--- START ---

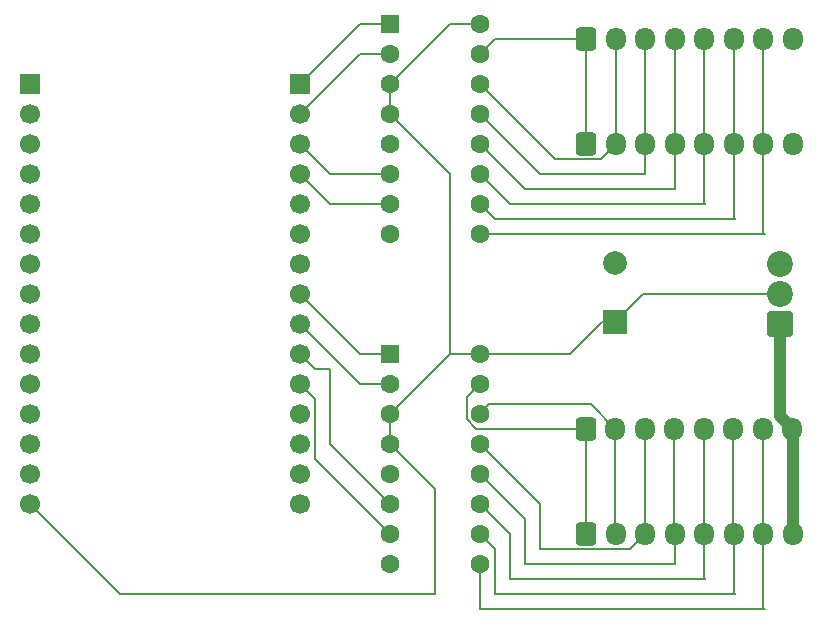
<source format=gtl>
G04 #@! TF.GenerationSoftware,KiCad,Pcbnew,9.0.1*
G04 #@! TF.CreationDate,2025-05-08T00:01:32-03:00*
G04 #@! TF.ProjectId,Controlador,436f6e74-726f-46c6-9164-6f722e6b6963,rev?*
G04 #@! TF.SameCoordinates,Original*
G04 #@! TF.FileFunction,Copper,L1,Top*
G04 #@! TF.FilePolarity,Positive*
%FSLAX46Y46*%
G04 Gerber Fmt 4.6, Leading zero omitted, Abs format (unit mm)*
G04 Created by KiCad (PCBNEW 9.0.1) date 2025-05-08 00:01:32*
%MOMM*%
%LPD*%
G01*
G04 APERTURE LIST*
G04 Aperture macros list*
%AMRoundRect*
0 Rectangle with rounded corners*
0 $1 Rounding radius*
0 $2 $3 $4 $5 $6 $7 $8 $9 X,Y pos of 4 corners*
0 Add a 4 corners polygon primitive as box body*
4,1,4,$2,$3,$4,$5,$6,$7,$8,$9,$2,$3,0*
0 Add four circle primitives for the rounded corners*
1,1,$1+$1,$2,$3*
1,1,$1+$1,$4,$5*
1,1,$1+$1,$6,$7*
1,1,$1+$1,$8,$9*
0 Add four rect primitives between the rounded corners*
20,1,$1+$1,$2,$3,$4,$5,0*
20,1,$1+$1,$4,$5,$6,$7,0*
20,1,$1+$1,$6,$7,$8,$9,0*
20,1,$1+$1,$8,$9,$2,$3,0*%
G04 Aperture macros list end*
G04 #@! TA.AperFunction,ComponentPad*
%ADD10RoundRect,0.250000X-0.600000X-0.725000X0.600000X-0.725000X0.600000X0.725000X-0.600000X0.725000X0*%
G04 #@! TD*
G04 #@! TA.AperFunction,ComponentPad*
%ADD11O,1.700000X1.950000*%
G04 #@! TD*
G04 #@! TA.AperFunction,ComponentPad*
%ADD12RoundRect,0.249999X0.850001X-0.850001X0.850001X0.850001X-0.850001X0.850001X-0.850001X-0.850001X0*%
G04 #@! TD*
G04 #@! TA.AperFunction,ComponentPad*
%ADD13C,2.200000*%
G04 #@! TD*
G04 #@! TA.AperFunction,ComponentPad*
%ADD14R,2.000000X2.000000*%
G04 #@! TD*
G04 #@! TA.AperFunction,ComponentPad*
%ADD15C,2.000000*%
G04 #@! TD*
G04 #@! TA.AperFunction,ComponentPad*
%ADD16R,1.700000X1.700000*%
G04 #@! TD*
G04 #@! TA.AperFunction,ComponentPad*
%ADD17C,1.700000*%
G04 #@! TD*
G04 #@! TA.AperFunction,ComponentPad*
%ADD18RoundRect,0.250000X-0.550000X-0.550000X0.550000X-0.550000X0.550000X0.550000X-0.550000X0.550000X0*%
G04 #@! TD*
G04 #@! TA.AperFunction,ComponentPad*
%ADD19C,1.600000*%
G04 #@! TD*
G04 #@! TA.AperFunction,Conductor*
%ADD20C,0.200000*%
G04 #@! TD*
G04 #@! TA.AperFunction,Conductor*
%ADD21C,1.000000*%
G04 #@! TD*
G04 APERTURE END LIST*
D10*
X72510000Y-67310000D03*
D11*
X75010000Y-67310000D03*
X77510000Y-67310000D03*
X80010000Y-67310000D03*
X82510000Y-67310000D03*
X85010000Y-67310000D03*
X87510000Y-67310000D03*
X90010000Y-67310000D03*
D12*
X88900000Y-49530000D03*
D13*
X88900000Y-46990000D03*
X88900000Y-44450000D03*
D14*
X74930000Y-49357677D03*
D15*
X74930000Y-44357677D03*
D10*
X72470000Y-58420000D03*
D11*
X74970000Y-58420000D03*
X77470000Y-58420000D03*
X79970000Y-58420000D03*
X82470000Y-58420000D03*
X84970000Y-58420000D03*
X87470000Y-58420000D03*
X89970000Y-58420000D03*
D10*
X72510000Y-25400000D03*
D11*
X75010000Y-25400000D03*
X77510000Y-25400000D03*
X80010000Y-25400000D03*
X82510000Y-25400000D03*
X85010000Y-25400000D03*
X87510000Y-25400000D03*
X90010000Y-25400000D03*
D10*
X72510000Y-34290000D03*
D11*
X75010000Y-34290000D03*
X77510000Y-34290000D03*
X80010000Y-34290000D03*
X82510000Y-34290000D03*
X85010000Y-34290000D03*
X87510000Y-34290000D03*
X90010000Y-34290000D03*
D16*
X25400000Y-29210000D03*
D17*
X25400000Y-31750000D03*
X25400000Y-34290000D03*
X25400000Y-36830000D03*
X25400000Y-39370000D03*
X25400000Y-41910000D03*
X25400000Y-44450000D03*
X25400000Y-46990000D03*
X25400000Y-49530000D03*
X25400000Y-52070000D03*
X25400000Y-54610000D03*
X25400000Y-57150000D03*
X25400000Y-59690000D03*
X25400000Y-62230000D03*
X25400000Y-64770000D03*
D16*
X48260000Y-29210000D03*
D17*
X48260000Y-31750000D03*
X48260000Y-34290000D03*
X48260000Y-36830000D03*
X48260000Y-39370000D03*
X48260000Y-41910000D03*
X48260000Y-44450000D03*
X48260000Y-46990000D03*
X48260000Y-49530000D03*
X48260000Y-52070000D03*
X48260000Y-54610000D03*
X48260000Y-57150000D03*
X48260000Y-59690000D03*
X48260000Y-62230000D03*
X48260000Y-64770000D03*
D18*
X55885000Y-24130000D03*
D19*
X55885000Y-26670000D03*
X55885000Y-29210000D03*
X55885000Y-31750000D03*
X55885000Y-34290000D03*
X55885000Y-36830000D03*
X55885000Y-39370000D03*
X55885000Y-41910000D03*
X63505000Y-41910000D03*
X63505000Y-39370000D03*
X63505000Y-36830000D03*
X63505000Y-34290000D03*
X63505000Y-31750000D03*
X63505000Y-29210000D03*
X63505000Y-26670000D03*
X63505000Y-24130000D03*
D18*
X55880000Y-52070000D03*
D19*
X55880000Y-54610000D03*
X55880000Y-57150000D03*
X55880000Y-59690000D03*
X55880000Y-62230000D03*
X55880000Y-64770000D03*
X55880000Y-67310000D03*
X55880000Y-69850000D03*
X63500000Y-69850000D03*
X63500000Y-67310000D03*
X63500000Y-64770000D03*
X63500000Y-62230000D03*
X63500000Y-59690000D03*
X63500000Y-57150000D03*
X63500000Y-54610000D03*
X63500000Y-52070000D03*
D20*
X33020000Y-72390000D02*
X59690000Y-72390000D01*
X55880000Y-59690000D02*
X55880000Y-57150000D01*
X77297677Y-46990000D02*
X74930000Y-49357677D01*
X60960000Y-52070000D02*
X60960000Y-36825000D01*
X60965000Y-24130000D02*
X55885000Y-29210000D01*
X60960000Y-52070000D02*
X55880000Y-57150000D01*
X63505000Y-24130000D02*
X60965000Y-24130000D01*
X88900000Y-46990000D02*
X77297677Y-46990000D01*
X59690000Y-72390000D02*
X59690000Y-63500000D01*
X73832323Y-49357677D02*
X71120000Y-52070000D01*
X55885000Y-29210000D02*
X55885000Y-31750000D01*
X60960000Y-36825000D02*
X55885000Y-31750000D01*
X59690000Y-63500000D02*
X55880000Y-59690000D01*
X25400000Y-64770000D02*
X33020000Y-72390000D01*
X63500000Y-52070000D02*
X60960000Y-52070000D01*
X71120000Y-52070000D02*
X63500000Y-52070000D01*
X74930000Y-49357677D02*
X73832323Y-49357677D01*
X55885000Y-36830000D02*
X50800000Y-36830000D01*
X50800000Y-36830000D02*
X48260000Y-34290000D01*
X53340000Y-54610000D02*
X48260000Y-49530000D01*
X55880000Y-54610000D02*
X53340000Y-54610000D01*
X48260000Y-46990000D02*
X53340000Y-52070000D01*
X53340000Y-52070000D02*
X55880000Y-52070000D01*
X55885000Y-26670000D02*
X53340000Y-26670000D01*
X53340000Y-26670000D02*
X48260000Y-31750000D01*
X55885000Y-39370000D02*
X50800000Y-39370000D01*
X50800000Y-39370000D02*
X48260000Y-36830000D01*
X55880000Y-67310000D02*
X49530000Y-60960000D01*
X49530000Y-55880000D02*
X48260000Y-54610000D01*
X49530000Y-60960000D02*
X49530000Y-55880000D01*
X50800000Y-59690000D02*
X50800000Y-53340000D01*
X50800000Y-53340000D02*
X49530000Y-53340000D01*
X49530000Y-53340000D02*
X48260000Y-52070000D01*
X55880000Y-64770000D02*
X50800000Y-59690000D01*
X55885000Y-24130000D02*
X53340000Y-24130000D01*
X53340000Y-24130000D02*
X48260000Y-29210000D01*
X85010000Y-25400000D02*
X85010000Y-34290000D01*
X85010000Y-40560000D02*
X85090000Y-40640000D01*
X64775000Y-40640000D02*
X63505000Y-39370000D01*
X85090000Y-40640000D02*
X64775000Y-40640000D01*
X85010000Y-34290000D02*
X85010000Y-40560000D01*
X72510000Y-25400000D02*
X72510000Y-34290000D01*
X72510000Y-25400000D02*
X64775000Y-25400000D01*
X64775000Y-25400000D02*
X63505000Y-26670000D01*
X75010000Y-34290000D02*
X75010000Y-25400000D01*
X75010000Y-34290000D02*
X73734000Y-35566000D01*
X69861000Y-35566000D02*
X63505000Y-29210000D01*
X73734000Y-35566000D02*
X69861000Y-35566000D01*
X63505000Y-41910000D02*
X87630000Y-41910000D01*
X87510000Y-34290000D02*
X87510000Y-25400000D01*
X87510000Y-41790000D02*
X87510000Y-34290000D01*
X87630000Y-41910000D02*
X87510000Y-41790000D01*
X77510000Y-34290000D02*
X77510000Y-36790000D01*
X77510000Y-25400000D02*
X77510000Y-34290000D01*
X68585000Y-36830000D02*
X63505000Y-31750000D01*
X77470000Y-36830000D02*
X68585000Y-36830000D01*
X77510000Y-36790000D02*
X77470000Y-36830000D01*
X82510000Y-39330000D02*
X82550000Y-39370000D01*
X82510000Y-34290000D02*
X82510000Y-25400000D01*
X82550000Y-39370000D02*
X66040000Y-39370000D01*
X82510000Y-34290000D02*
X82510000Y-39330000D01*
X66040000Y-39365000D02*
X63505000Y-36830000D01*
X66040000Y-39370000D02*
X66040000Y-39365000D01*
X67315000Y-38100000D02*
X63505000Y-34290000D01*
X80010000Y-38100000D02*
X67315000Y-38100000D01*
X80010000Y-34290000D02*
X80010000Y-25400000D01*
X80010000Y-34290000D02*
X80010000Y-38100000D01*
X77510000Y-58460000D02*
X77470000Y-58420000D01*
X68580000Y-68580000D02*
X68580000Y-64770000D01*
X68586000Y-68586000D02*
X68580000Y-68580000D01*
X68580000Y-64770000D02*
X63500000Y-59690000D01*
X77510000Y-67310000D02*
X76234000Y-68586000D01*
X77510000Y-67310000D02*
X77510000Y-58460000D01*
X76234000Y-68586000D02*
X68586000Y-68586000D01*
X80010000Y-67310000D02*
X80010000Y-69850000D01*
X67310000Y-66040000D02*
X63500000Y-62230000D01*
X79970000Y-67270000D02*
X80010000Y-67310000D01*
X79970000Y-58420000D02*
X79970000Y-67270000D01*
X80010000Y-69850000D02*
X67310000Y-69850000D01*
X67310000Y-69850000D02*
X67310000Y-66040000D01*
X87510000Y-73540000D02*
X87630000Y-73660000D01*
X87510000Y-67310000D02*
X87510000Y-58460000D01*
X63500000Y-73660000D02*
X63500000Y-69850000D01*
X87510000Y-58460000D02*
X87470000Y-58420000D01*
X87630000Y-73660000D02*
X63500000Y-73660000D01*
X87510000Y-67310000D02*
X87510000Y-73540000D01*
X84970000Y-67270000D02*
X85010000Y-67310000D01*
X85010000Y-67310000D02*
X85010000Y-72310000D01*
X64770000Y-68580000D02*
X63500000Y-67310000D01*
X85090000Y-72390000D02*
X64770000Y-72390000D01*
X64770000Y-72390000D02*
X64770000Y-68580000D01*
X84970000Y-58420000D02*
X84970000Y-67270000D01*
X85010000Y-72310000D02*
X85090000Y-72390000D01*
X62399000Y-55711000D02*
X62399000Y-57606050D01*
X62399000Y-57606050D02*
X63212950Y-58420000D01*
X63212950Y-58420000D02*
X72470000Y-58420000D01*
X63500000Y-54610000D02*
X62399000Y-55711000D01*
X72510000Y-58460000D02*
X72470000Y-58420000D01*
X72510000Y-67310000D02*
X72510000Y-58460000D01*
X72900001Y-56350001D02*
X64299999Y-56350001D01*
X74970000Y-67270000D02*
X75010000Y-67310000D01*
X74970000Y-58420000D02*
X72900001Y-56350001D01*
X74970000Y-58420000D02*
X74970000Y-67270000D01*
X64299999Y-56350001D02*
X63500000Y-57150000D01*
X82510000Y-58460000D02*
X82470000Y-58420000D01*
X82510000Y-71080000D02*
X82550000Y-71120000D01*
X66040000Y-71120000D02*
X66040000Y-67310000D01*
X82550000Y-71120000D02*
X66040000Y-71120000D01*
X82510000Y-67310000D02*
X82510000Y-58460000D01*
X66040000Y-67310000D02*
X63500000Y-64770000D01*
X82510000Y-67310000D02*
X82510000Y-71080000D01*
X89970000Y-67270000D02*
X90010000Y-67310000D01*
D21*
X90010000Y-58460000D02*
X90010000Y-67310000D01*
X88900000Y-57350000D02*
X89970000Y-58420000D01*
X88900000Y-49530000D02*
X88900000Y-57350000D01*
X88900000Y-57350000D02*
X90010000Y-58460000D01*
D20*
X90301000Y-58089000D02*
X89970000Y-58420000D01*
M02*

</source>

--- END ---

BRIEF: Working from the material above, retype exactly the lines from the one with "X80010000Y-38100000D02*" through the one with "X79970000Y-67270000D01*", both included, and only those lines.

RESULT OF THE EXERCISE:
X80010000Y-38100000D02*
X67315000Y-38100000D01*
X80010000Y-34290000D02*
X80010000Y-25400000D01*
X80010000Y-34290000D02*
X80010000Y-38100000D01*
X77510000Y-58460000D02*
X77470000Y-58420000D01*
X68580000Y-68580000D02*
X68580000Y-64770000D01*
X68586000Y-68586000D02*
X68580000Y-68580000D01*
X68580000Y-64770000D02*
X63500000Y-59690000D01*
X77510000Y-67310000D02*
X76234000Y-68586000D01*
X77510000Y-67310000D02*
X77510000Y-58460000D01*
X76234000Y-68586000D02*
X68586000Y-68586000D01*
X80010000Y-67310000D02*
X80010000Y-69850000D01*
X67310000Y-66040000D02*
X63500000Y-62230000D01*
X79970000Y-67270000D02*
X80010000Y-67310000D01*
X79970000Y-58420000D02*
X79970000Y-67270000D01*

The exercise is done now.